:: INPUT ::

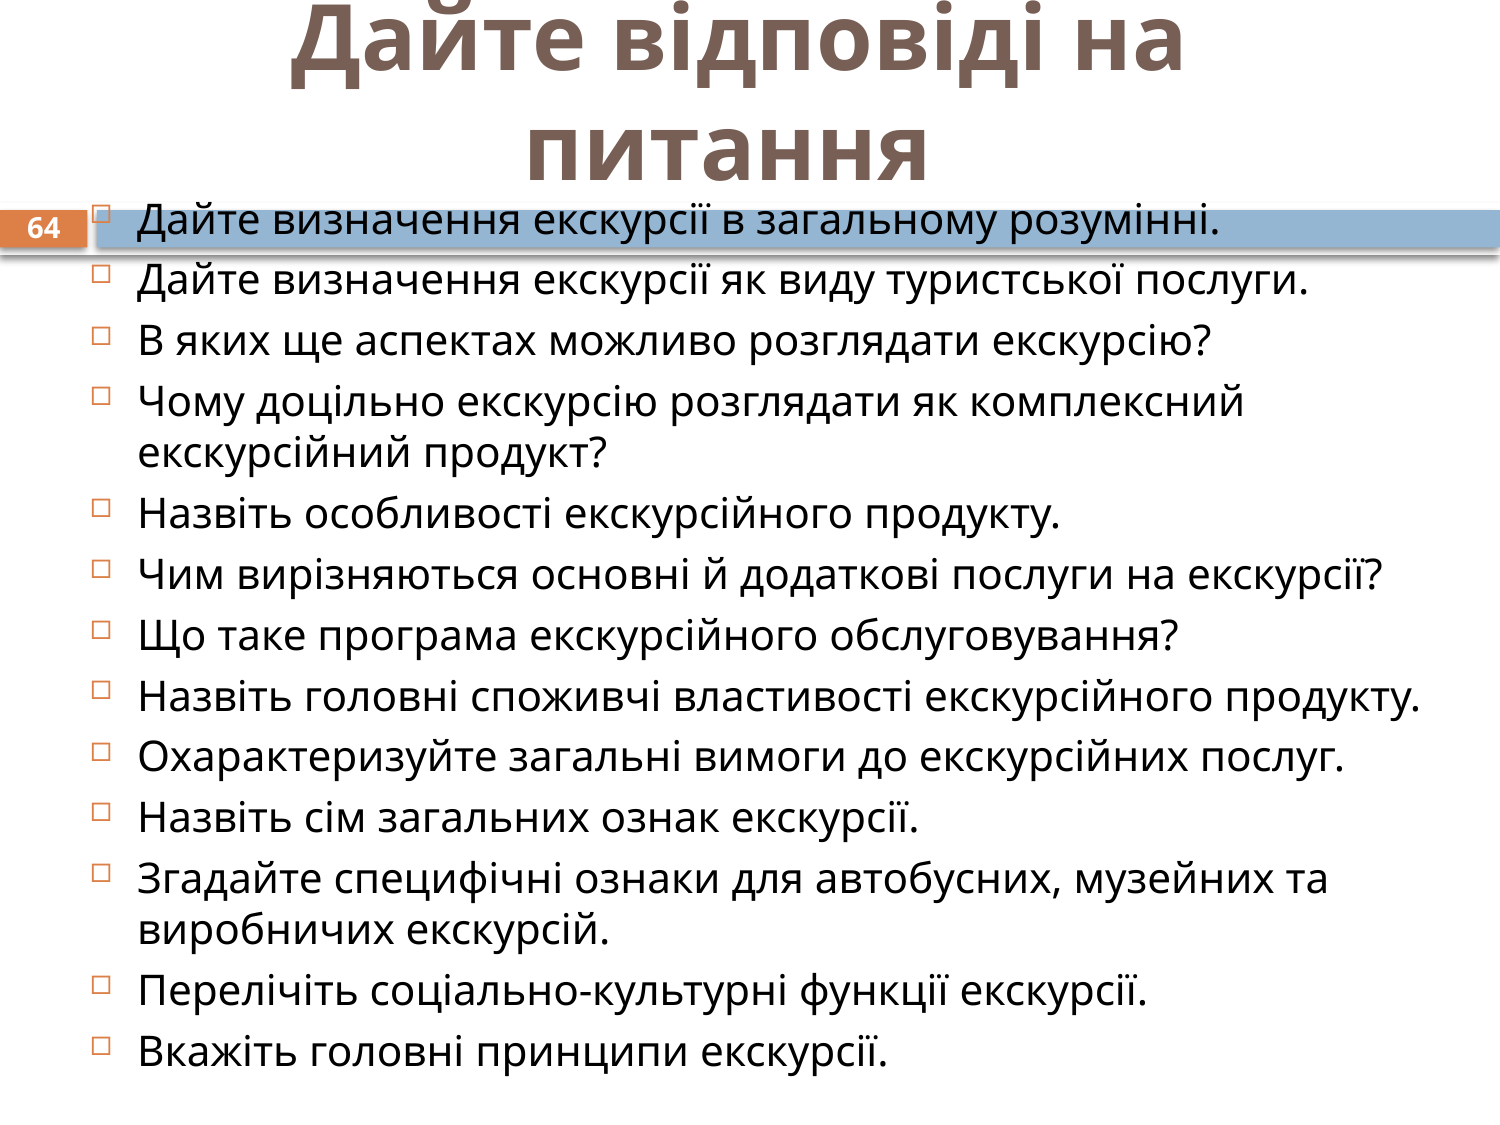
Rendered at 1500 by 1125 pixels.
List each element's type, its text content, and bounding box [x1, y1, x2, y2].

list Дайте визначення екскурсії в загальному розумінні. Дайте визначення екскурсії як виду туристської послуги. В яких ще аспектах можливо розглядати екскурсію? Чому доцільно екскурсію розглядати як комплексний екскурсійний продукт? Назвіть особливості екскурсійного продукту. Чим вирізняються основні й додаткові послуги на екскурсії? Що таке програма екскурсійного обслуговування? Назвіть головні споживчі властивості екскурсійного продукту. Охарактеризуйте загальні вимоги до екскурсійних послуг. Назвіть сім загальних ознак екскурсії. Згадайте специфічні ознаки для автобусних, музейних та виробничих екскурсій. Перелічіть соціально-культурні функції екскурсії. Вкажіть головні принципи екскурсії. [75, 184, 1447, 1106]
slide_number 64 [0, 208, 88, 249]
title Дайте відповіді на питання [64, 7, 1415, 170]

:::

> EXERCISE OBJECTIVE
The lines from the one containing "List each element's" through the final line of the entries above are to be printed exactly, with nothing added.

> SOLUTION BELOW
List each element's type, its text content, and bounding box [x1, y1, x2, y2].

list Дайте визначення екскурсії в загальному розумінні. Дайте визначення екскурсії як виду туристської послуги. В яких ще аспектах можливо розглядати екскурсію? Чому доцільно екскурсію розглядати як комплексний екскурсійний продукт? Назвіть особливості екскурсійного продукту. Чим вирізняються основні й додаткові послуги на екскурсії? Що таке програма екскурсійного обслуговування? Назвіть головні споживчі властивості екскурсійного продукту. Охарактеризуйте загальні вимоги до екскурсійних послуг. Назвіть сім загальних ознак екскурсії. Згадайте специфічні ознаки для автобусних, музейних та виробничих екскурсій. Перелічіть соціально-культурні функції екскурсії. Вкажіть головні принципи екскурсії. [75, 184, 1447, 1106]
slide_number 64 [0, 208, 88, 249]
title Дайте відповіді на питання [64, 7, 1415, 170]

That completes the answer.